## TASK INPUT

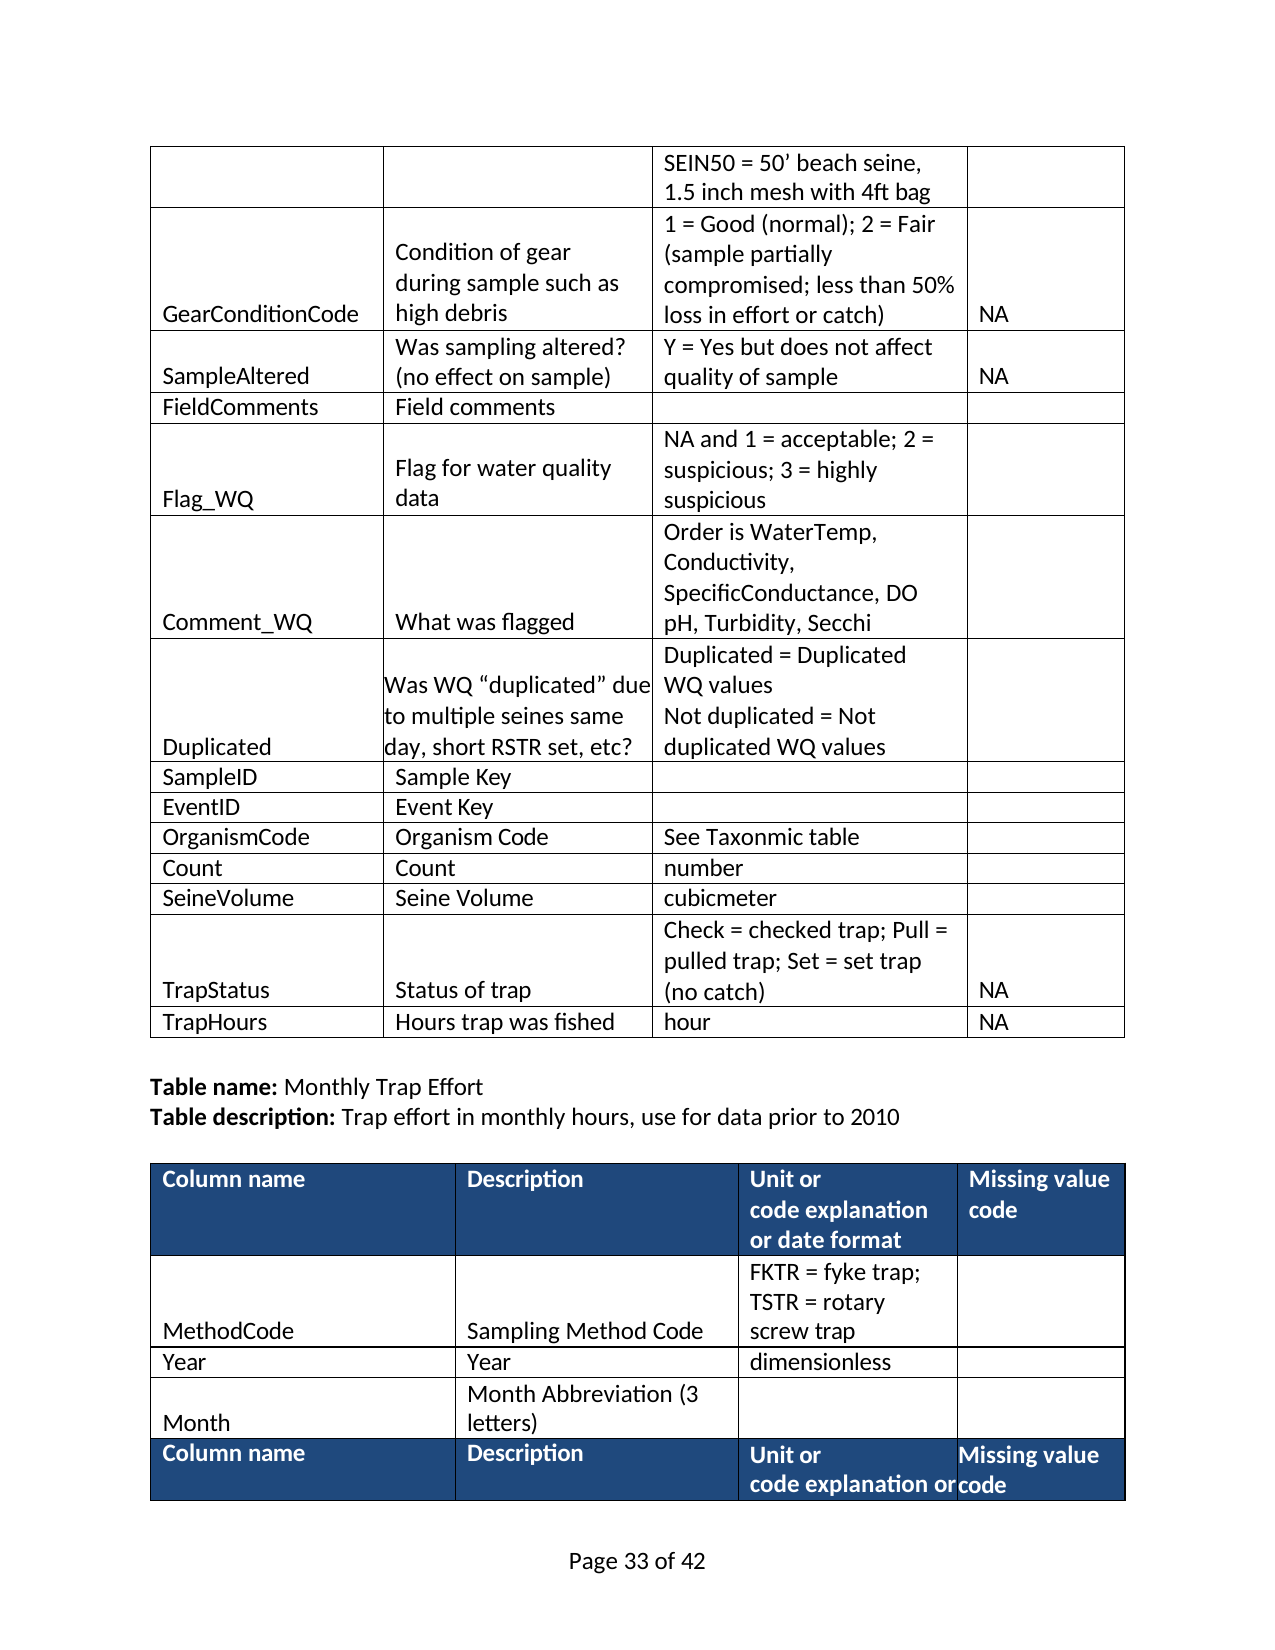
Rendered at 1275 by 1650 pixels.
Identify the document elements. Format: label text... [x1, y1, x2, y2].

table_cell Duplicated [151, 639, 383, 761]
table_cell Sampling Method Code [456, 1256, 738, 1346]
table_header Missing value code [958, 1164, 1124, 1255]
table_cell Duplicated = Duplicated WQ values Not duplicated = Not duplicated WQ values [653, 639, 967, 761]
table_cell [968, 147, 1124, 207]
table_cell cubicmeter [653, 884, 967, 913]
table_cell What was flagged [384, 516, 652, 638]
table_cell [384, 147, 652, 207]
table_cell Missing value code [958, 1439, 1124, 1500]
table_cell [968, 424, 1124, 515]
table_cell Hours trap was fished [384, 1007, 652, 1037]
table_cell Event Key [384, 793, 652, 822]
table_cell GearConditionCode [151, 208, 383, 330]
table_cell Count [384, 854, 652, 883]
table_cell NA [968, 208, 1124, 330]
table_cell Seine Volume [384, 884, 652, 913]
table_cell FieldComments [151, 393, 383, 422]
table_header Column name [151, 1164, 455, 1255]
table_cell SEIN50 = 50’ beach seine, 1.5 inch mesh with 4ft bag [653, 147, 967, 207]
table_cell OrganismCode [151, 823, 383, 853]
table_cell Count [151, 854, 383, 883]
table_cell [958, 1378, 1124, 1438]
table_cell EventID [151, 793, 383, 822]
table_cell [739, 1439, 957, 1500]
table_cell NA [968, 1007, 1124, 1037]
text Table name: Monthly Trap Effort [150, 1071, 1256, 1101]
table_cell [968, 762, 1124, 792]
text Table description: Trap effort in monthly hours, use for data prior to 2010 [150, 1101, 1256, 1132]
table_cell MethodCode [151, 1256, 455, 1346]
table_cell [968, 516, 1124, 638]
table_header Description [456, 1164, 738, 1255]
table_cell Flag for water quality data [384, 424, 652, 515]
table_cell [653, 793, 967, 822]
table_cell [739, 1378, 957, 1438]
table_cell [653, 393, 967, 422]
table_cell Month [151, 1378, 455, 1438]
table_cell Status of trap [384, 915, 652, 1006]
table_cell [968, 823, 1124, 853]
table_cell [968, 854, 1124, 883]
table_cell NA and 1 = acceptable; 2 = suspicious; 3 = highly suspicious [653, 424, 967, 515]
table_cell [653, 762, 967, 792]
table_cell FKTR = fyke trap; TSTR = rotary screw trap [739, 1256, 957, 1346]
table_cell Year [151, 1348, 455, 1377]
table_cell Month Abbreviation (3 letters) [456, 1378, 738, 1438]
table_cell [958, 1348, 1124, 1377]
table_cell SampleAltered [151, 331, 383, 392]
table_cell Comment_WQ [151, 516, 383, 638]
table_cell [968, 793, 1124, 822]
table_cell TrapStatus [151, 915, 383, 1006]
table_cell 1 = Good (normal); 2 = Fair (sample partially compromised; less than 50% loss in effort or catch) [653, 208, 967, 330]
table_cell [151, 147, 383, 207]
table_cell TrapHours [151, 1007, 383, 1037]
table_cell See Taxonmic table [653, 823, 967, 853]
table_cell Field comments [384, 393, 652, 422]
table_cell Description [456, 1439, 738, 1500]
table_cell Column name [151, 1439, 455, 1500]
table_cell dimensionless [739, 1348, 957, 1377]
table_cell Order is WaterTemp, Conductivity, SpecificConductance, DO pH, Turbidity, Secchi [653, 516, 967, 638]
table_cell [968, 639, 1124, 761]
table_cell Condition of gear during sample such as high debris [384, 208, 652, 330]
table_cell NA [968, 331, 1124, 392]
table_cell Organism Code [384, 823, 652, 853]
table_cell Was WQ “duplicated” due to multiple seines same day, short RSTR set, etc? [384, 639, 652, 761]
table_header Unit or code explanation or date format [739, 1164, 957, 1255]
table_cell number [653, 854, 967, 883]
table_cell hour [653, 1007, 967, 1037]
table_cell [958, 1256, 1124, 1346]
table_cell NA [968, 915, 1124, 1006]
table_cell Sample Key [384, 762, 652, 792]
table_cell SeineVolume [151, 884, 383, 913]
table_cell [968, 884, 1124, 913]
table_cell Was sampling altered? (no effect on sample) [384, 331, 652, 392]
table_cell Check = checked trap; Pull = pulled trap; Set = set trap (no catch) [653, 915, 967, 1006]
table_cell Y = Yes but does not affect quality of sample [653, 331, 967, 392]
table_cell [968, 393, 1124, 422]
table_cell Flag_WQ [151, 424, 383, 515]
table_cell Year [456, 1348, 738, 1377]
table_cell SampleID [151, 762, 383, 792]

* * *

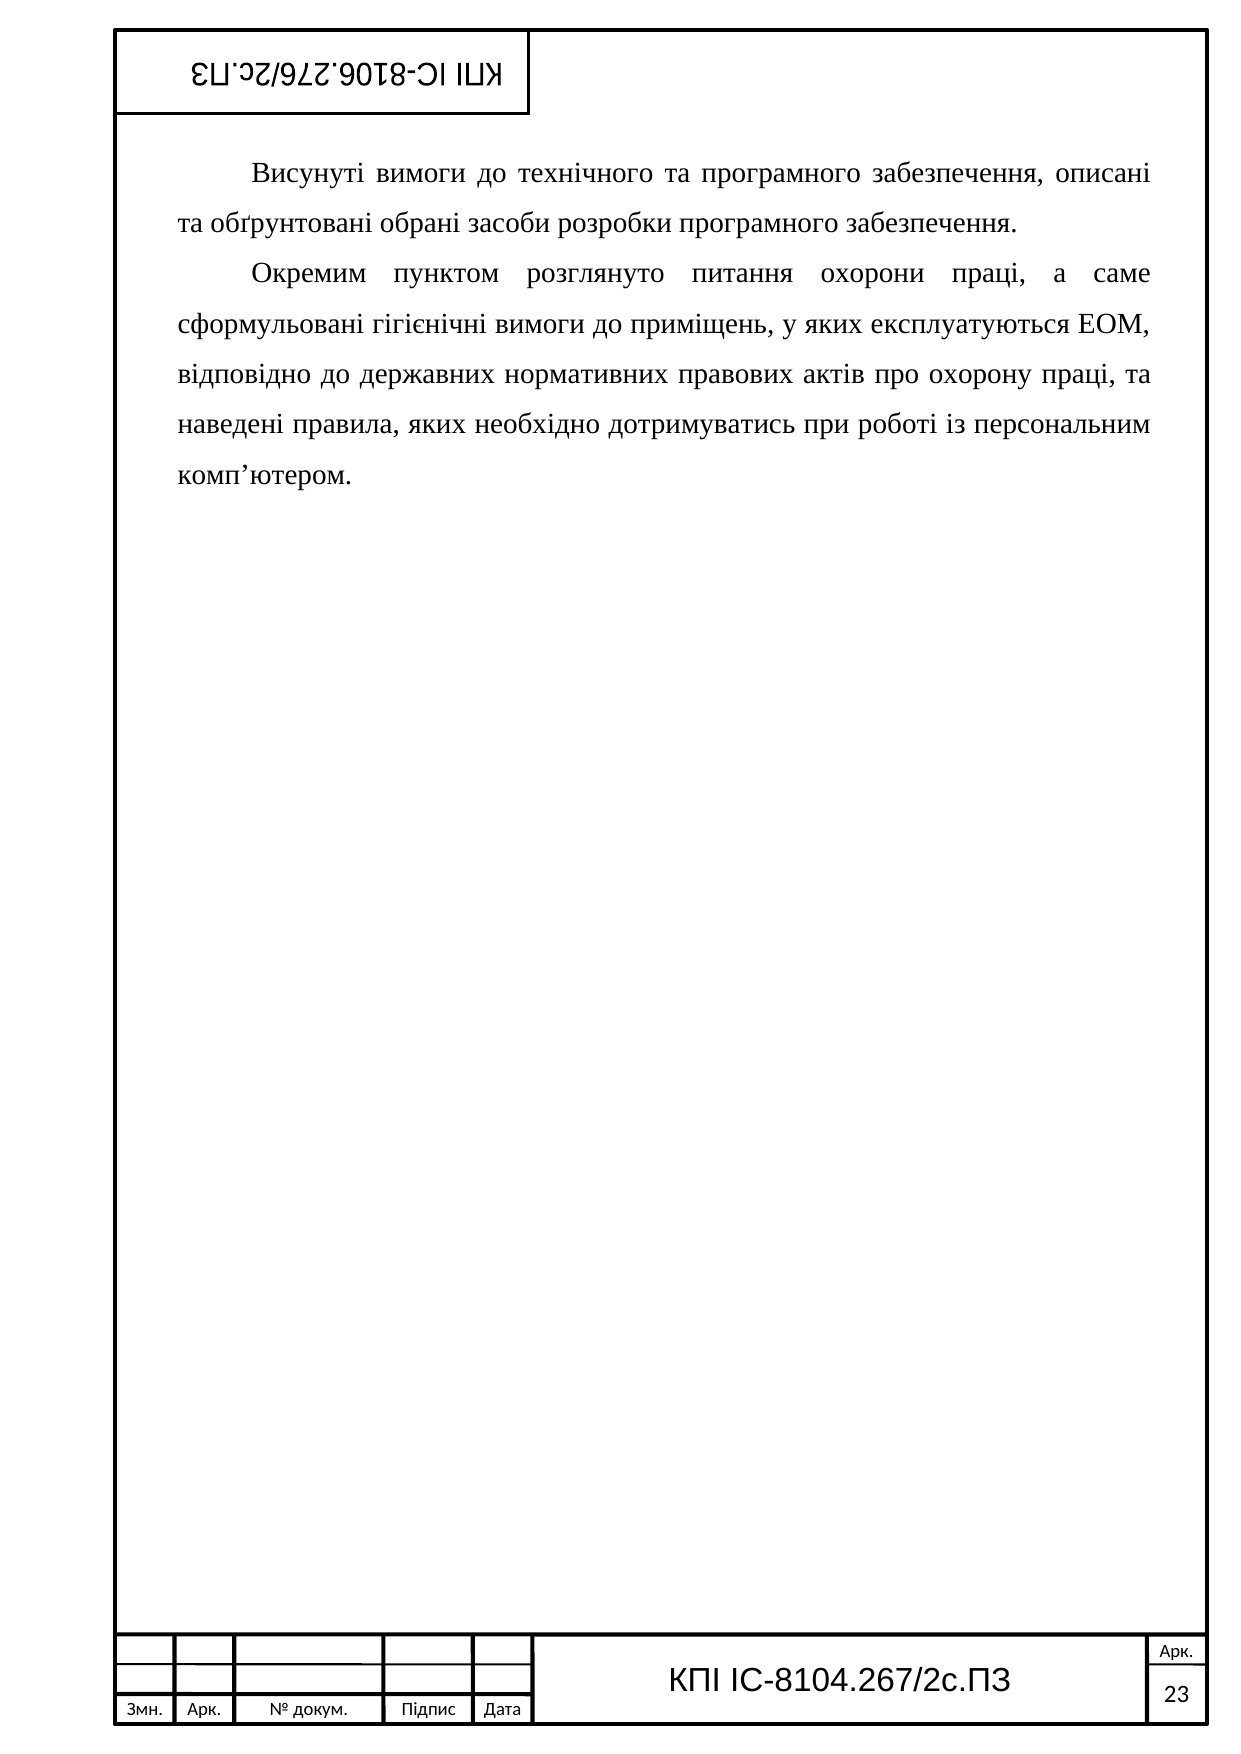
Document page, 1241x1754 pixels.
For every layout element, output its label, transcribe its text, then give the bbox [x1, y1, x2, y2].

* * *

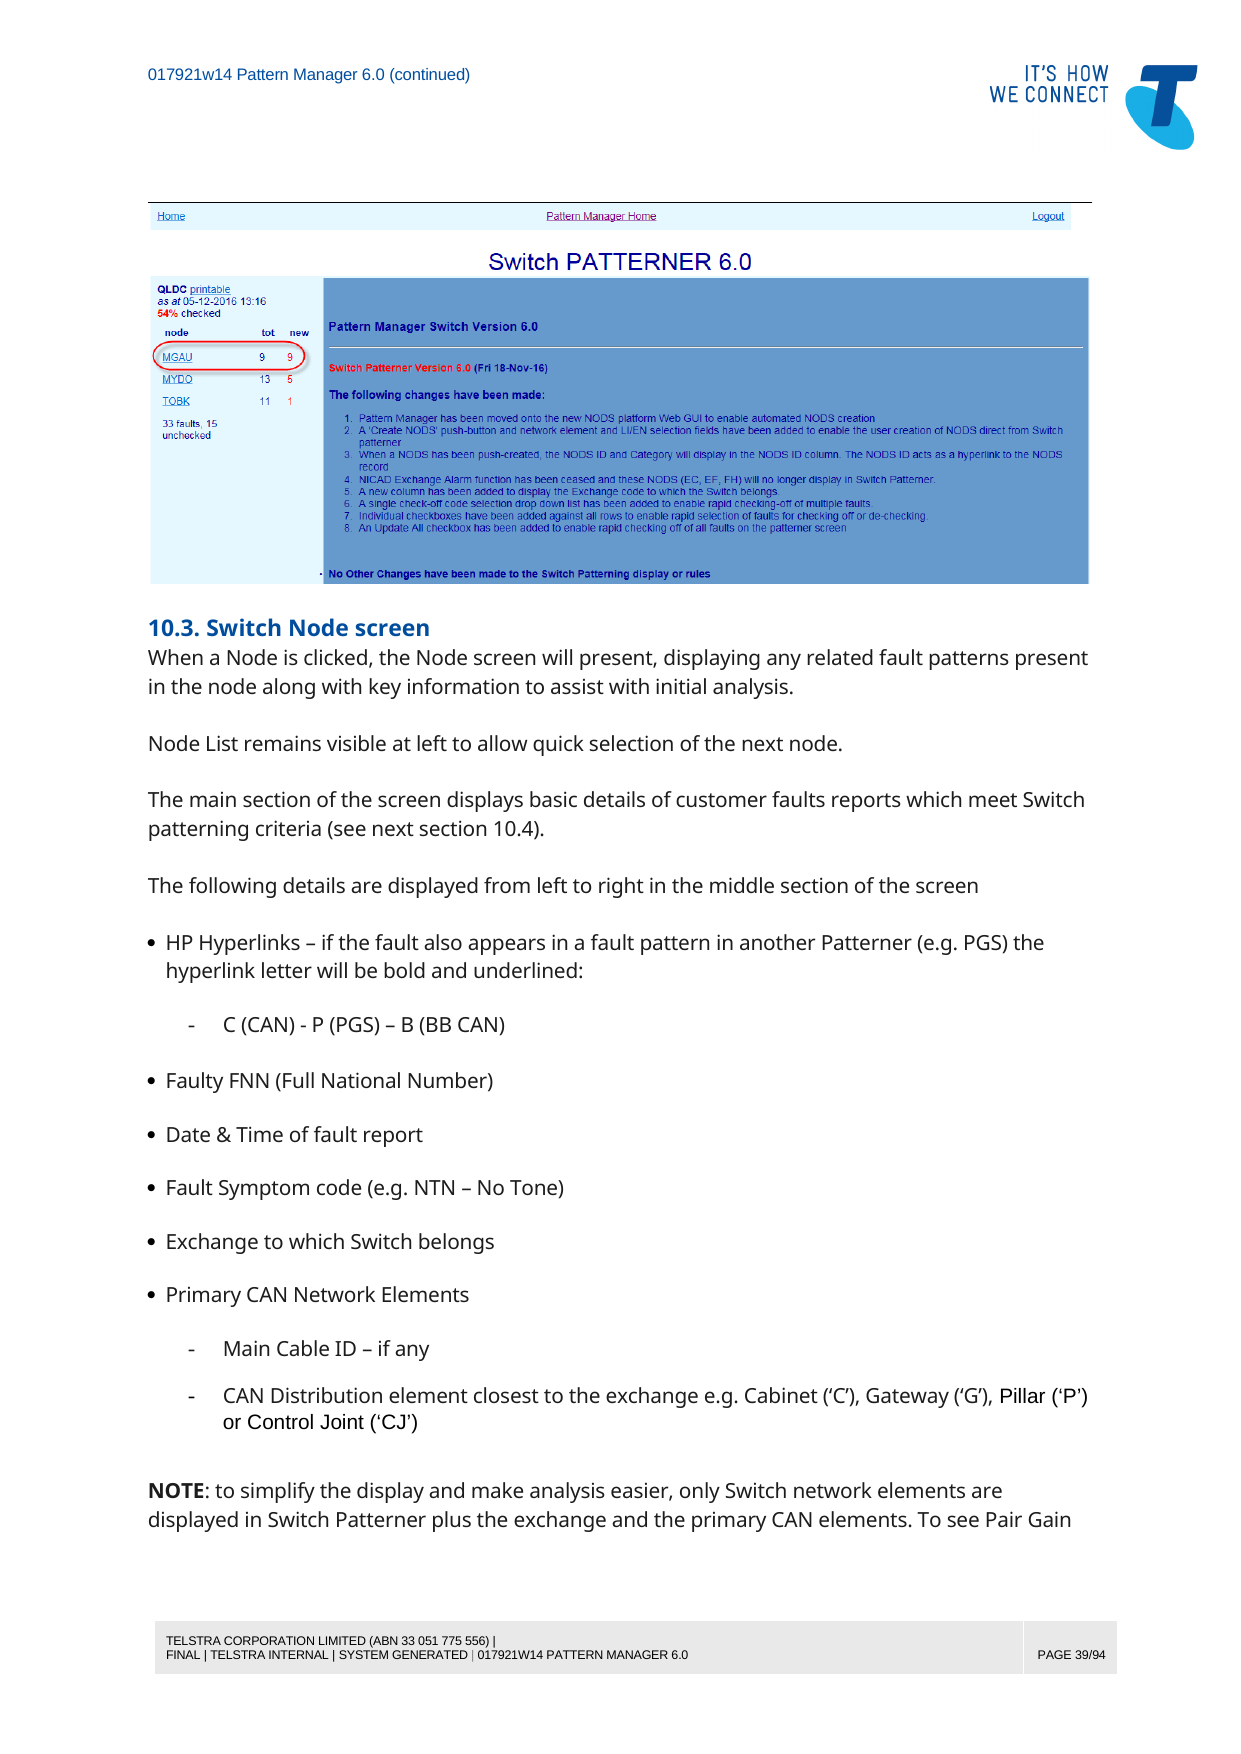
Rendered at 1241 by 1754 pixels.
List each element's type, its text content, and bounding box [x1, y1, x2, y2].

## TASK TO COMPLETE
Taking the material above, extract exactly and only the lines from the line with "Rendered at 1241 by 1754 pixels." to the line with "List each element's", inclusive of both.

## FINISHED EXERCISE
Rendered at 1241 by 1754 pixels.
List each element's type, its text content, and bounding box [x1, y1, x2, y2].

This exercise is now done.